*EXTRAIT DU DOCUMENT*.
+===+

Pour aborder la situation préoccupante, nous avons rencontré le 20 juin Mohamed Lamine Diallo, habitant du quartier et membre actif du Collectif à l’origine d’un sit-in organisé le 15 juin. Dans cet entretien, il dresse un tableau accablant et revient sur les raisons de cette énième manifestation.

Le Lynx : Depuis quand les habitants de Dar-es-Salam 2 cohabitent-ils avec la décharge ?

Mohamed Lamine Diallo : Cette décharge fatigue vraiment les habitants de Dar-es-Salam 2 et des quartiers environnants. Elle existe depuis 1987. Ce n’est pas seulement Dar-es-Salam 2 qui est touché. Pendant la saison sèche, la fumée envahit toute la zone. En saison des pluies, ce sont des odeurs nauséabondes et de l’eau noire qui s’y dégagent.

Comment les riverains vivent-ils cela au quotidien ?

Il y a beaucoup de personnes qui tombent malades à cause de la décharge. On a même perdu notre premier imam récemment. À l’hôpital, on lui a dit d’arrêter de fumer, alors qu’il n’a jamais fumé de sa vie. Il a officié pendant plus de 45 ans comme imam. Il avait des problèmes pulmonaires, causés par la fumée toxique. On respire du carbone, tout le monde est malade.

Donc cette décharge a déjà causé des morts ?

Oui, beaucoup de personnes sont décédées. Certaines familles ont déménagé, d’autres mettent leurs maisons en location pour fuir. En 2017, il y a eu un éboulement : neuf personnes sont mortes. Au lieu de la délocaliser, les autorités d’alors ont détruit des maisons et déversé encore plus d’ordures. 

Une famille du quartier a vu ses enfants ramener une grenade ramassée dans les ordures. Ils jouaient avec, sans savoir ce que c’était. Elle leur a explosé entre les mains. L’un d’eux a perdu ses deux pieds. Ces enfants sont encore là, dans le quartier. 

Un projet de délocalisation vers Coyah avait été évoqué après l’éboulement de 2017.  Où en est-on aujourd’hui ?

L’ancien président Alpha Condé était venu. Il avait promis de déplacer la décharge vers Coyah, à Kouriah. On nous a dit qu’un site a été identifié, mais depuis, rien n’a été fait. C’est pourquoi, le week-end dernier, nous avons organisé une manifestation pacifique pour alerter les autorités de la transition.

Ce n’était pas nouveau ?

Non. Ce n’est pas la première. On avait déjà invité les quatre ministères concernés : la Santé, l’Habitat, l’Environnement et l’Administration du territoire, mais aucun d’eux n’est venu. Cette fois, on a décidé de faire un sit-in pacifique. On remercie particulièrement les journalistes, car leur présence a permis de donner de l’écho à notre combat.

+===+

*EXTRAITS DE DONNÉES*.
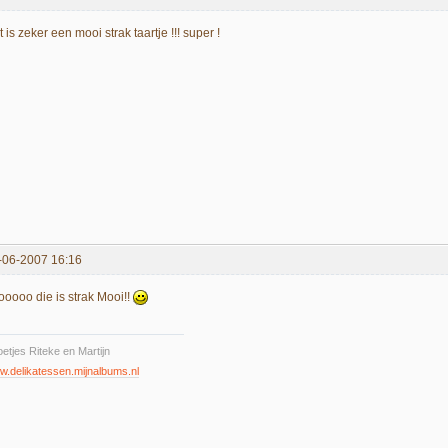
 is zeker een mooi strak taartje !!! super !
-06-2007 16:16
ooooo die is strak Mooi!!
etjes Riteke en Martijn
.delikatessen.mijnalbums.nl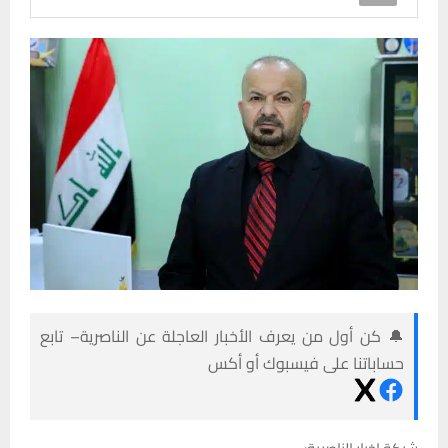
🔔 كن أول من يعرف الأخبار العاجلة عن الناصرية– تابع
حساباتنا على فيسبوك أو أكس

+===+

*CONSIGNE 1*. Pour chaque affirmation, dites si elle est conforme à l'entretien sur la décharge de Dar-es-Salam 2, par oui ou non, en citant mot pour mot le passage qui tranche : (a) la décharge existe depuis 1987 ; (b) les quatre ministères invités se sont présentés ; (c) l'éboulement de 2017 a fait neuf morts.
*CONSIGNE 2*. Poursuivez l'entretien sur la décharge de Dar-es-Salam 2 à partir de sa dernière phrase.

*RÉPONSE RÉDIGÉE 1*.
(a) Oui : « Elle existe depuis 1987. »
(b) Non : « mais aucun d’eux n’est venu. »
(c) Oui : « En 2017, il y a eu un éboulement : neuf personnes sont mortes. »

*RÉPONSE RÉDIGÉE 2*.
Quelques jours après le sit-in, les autorités auraient annoncé un projet de fermeture et de valorisation du site. En avez-vous entendu parler ?

Non. Mais je sais que les autorités sont informées de notre dernière mobilisation. Un conseiller du CNT en a parlé. Un jour, la fumée est même allée jusqu’à l’aéroport, empêchant un avion d’atterrir. Il a dû retourner à Dakar, avant de revenir deux heures plus tard. Si l’État prend enfin des mesures pour nous aider à déplacer cette décharge, ce serait un grand soulagement.

Après tant d’années de lutte sans résultat probant, avez-vous pensé à d’autres stratégies ?

On avait fait appel à des ONG, mais ça n’a pas abouti. À chaque fois qu’on met en place une structure, elle se bloque au bout d’un moment. Cette fois, ce sont les habitants eux-mêmes qui ont pris les choses en main. Nous sommes unis. Et si les autorités ne viennent pas vers nous, nous irons vers elles.

Quel est votre message à l’endroit des citoyens et des autorités ?

Aux citoyens, nous demandons de nous faire confiance et de nous aider, moralement et financièrement. Tout le monde ne peut pas participer aux manifestations, mais chacun peut contribuer.

Aux autorités, surtout au président de la transition, nous demandons de nous aider à délocaliser la décharge. Beaucoup de familles ont été endeuillées. Ce lieu était à l’origine une carrière, pas une décharge. Avant, les ordures allaient à Kénien. C’est l’État qui les a déplacées ici. Nous lui demandons de l’aide. L’État est fort, il peut agir.

Dar-es-Salam étouffe depuis 1987. Les citoyens, n’en pouvant plus, exigent la délocalisation de la décharge. Il est plus que temps que les autorités passent des promesses à l’action.